Failure in the negative feedback inhibition at the pituitary or hypothalamus by steroid hormones leads to increased gonadotropin secretion in the face of hypogonadism (hypergonadotropic hypogonadism Fig. 1 B). Secondary hypogonadism results from a defect of in pituitary gonadotropin secretion (hypogonadotropic hypogonadism (Fig. 1 C).

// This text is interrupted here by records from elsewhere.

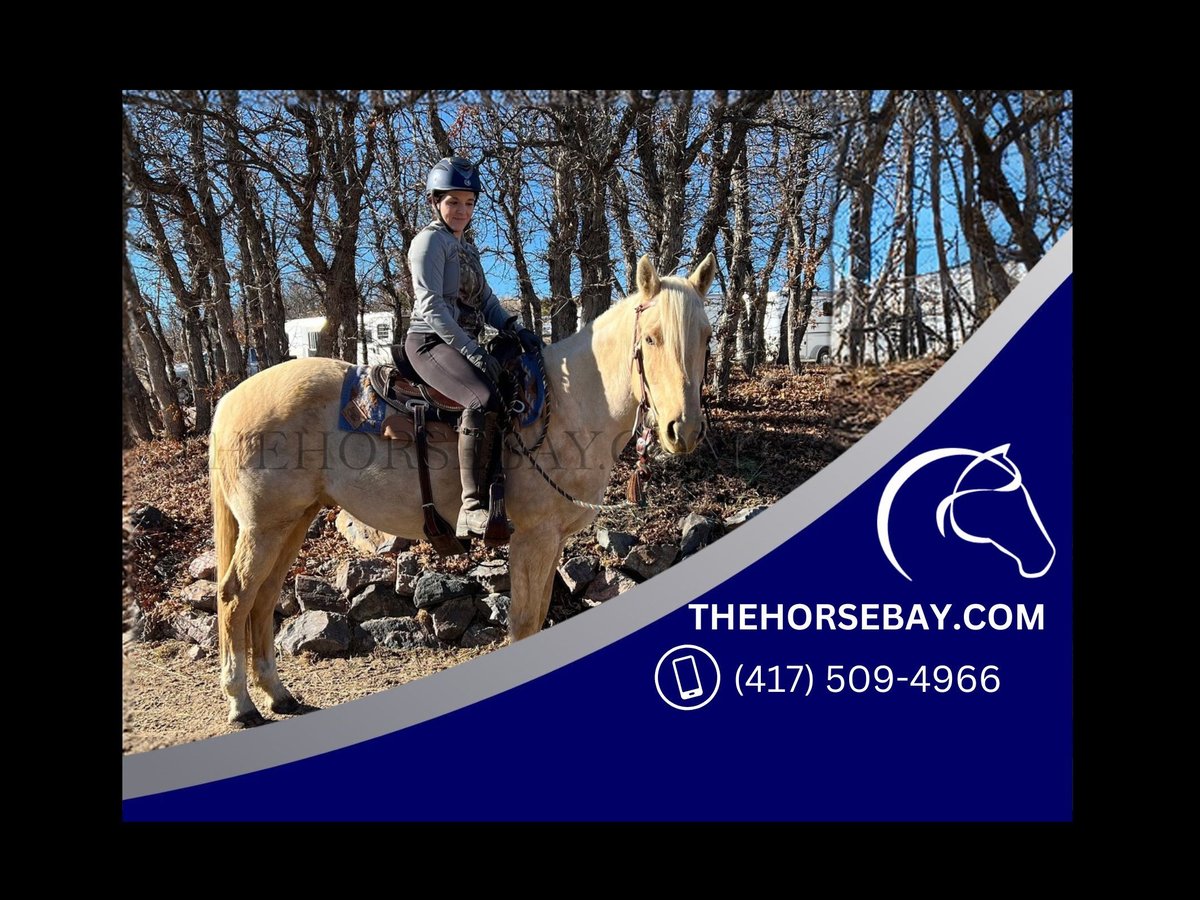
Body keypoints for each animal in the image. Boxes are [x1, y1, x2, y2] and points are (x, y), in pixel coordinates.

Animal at [208, 252, 710, 724]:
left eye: (706, 337)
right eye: (651, 338)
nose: (682, 430)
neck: (570, 407)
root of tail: (230, 399)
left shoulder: (552, 543)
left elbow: (538, 613)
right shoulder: (533, 539)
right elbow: (524, 622)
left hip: (294, 520)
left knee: (264, 597)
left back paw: (277, 694)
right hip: (264, 527)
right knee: (235, 596)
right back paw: (241, 703)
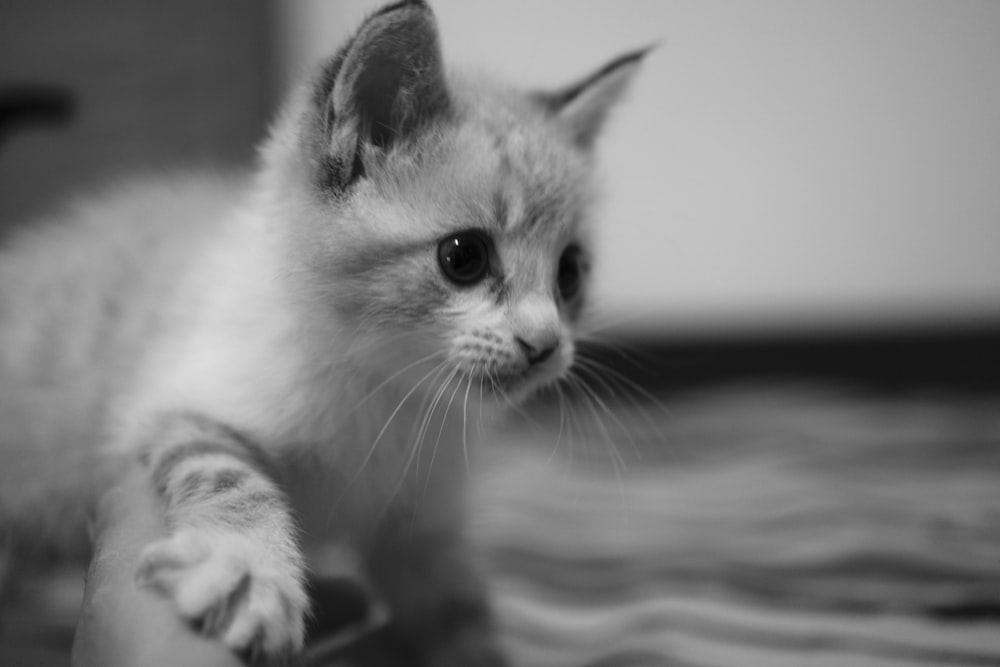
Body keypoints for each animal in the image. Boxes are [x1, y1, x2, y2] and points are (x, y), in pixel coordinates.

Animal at [0, 0, 644, 664]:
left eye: (570, 273)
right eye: (464, 256)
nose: (545, 345)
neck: (388, 391)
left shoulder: (422, 526)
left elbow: (460, 618)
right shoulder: (178, 402)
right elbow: (228, 474)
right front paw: (246, 570)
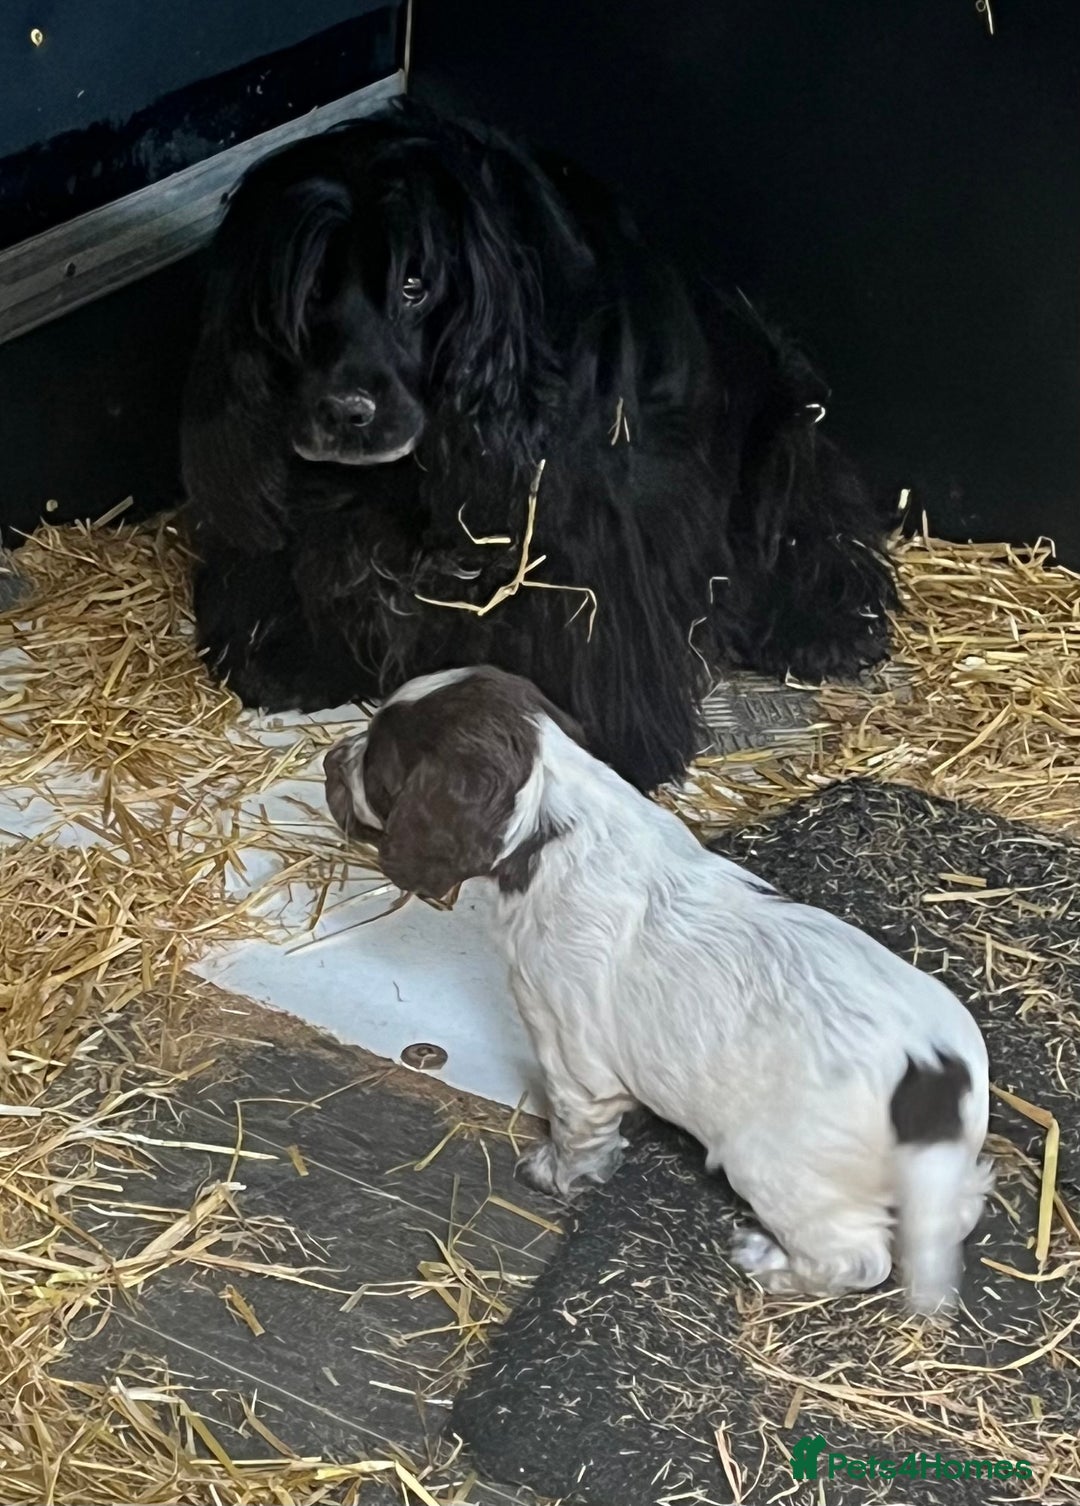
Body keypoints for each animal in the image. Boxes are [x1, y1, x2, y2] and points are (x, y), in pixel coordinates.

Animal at [182, 99, 897, 794]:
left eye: (414, 286)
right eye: (308, 292)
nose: (345, 411)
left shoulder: (587, 519)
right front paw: (290, 658)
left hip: (781, 429)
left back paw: (822, 627)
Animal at [324, 666, 991, 1314]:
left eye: (377, 760)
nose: (332, 759)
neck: (559, 827)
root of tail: (932, 1075)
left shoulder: (573, 1061)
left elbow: (576, 1135)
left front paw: (554, 1174)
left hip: (784, 1172)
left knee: (856, 1260)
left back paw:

Hypergonadism involving overproduction of gonadal steroids is related to a primary defect (hypogonadotropic hypergonadism Fig. 1 D) at the level of gonads involving tumors of the steroid secreting Leydig cells in the male or follicular thecal cells in the female or to a secondary defect (hypergonadotropic hypergonadism Fig. 1 E) involving overproduction of pituitary gonadotropic hormones.

Primary or Secondary Defects Causing Underproduction of Gonadal Steroids

Hypogonadotropic hypogonadism due to deficiency of gonadotropin releasing hormone (GnRH) commonly occurs in female athletes. Severe physical exercise in these women alters the integrity of various neuroendocrine systems.

Exercise induced deficiency of hypothalamic secretion of GnRH produces the syndrome hypothalamic amenorrhea. GnRH treatment is used to induce puberty in children with constitutional delay of growth and puberty, and in children with hypogonadotropic hypogonadism.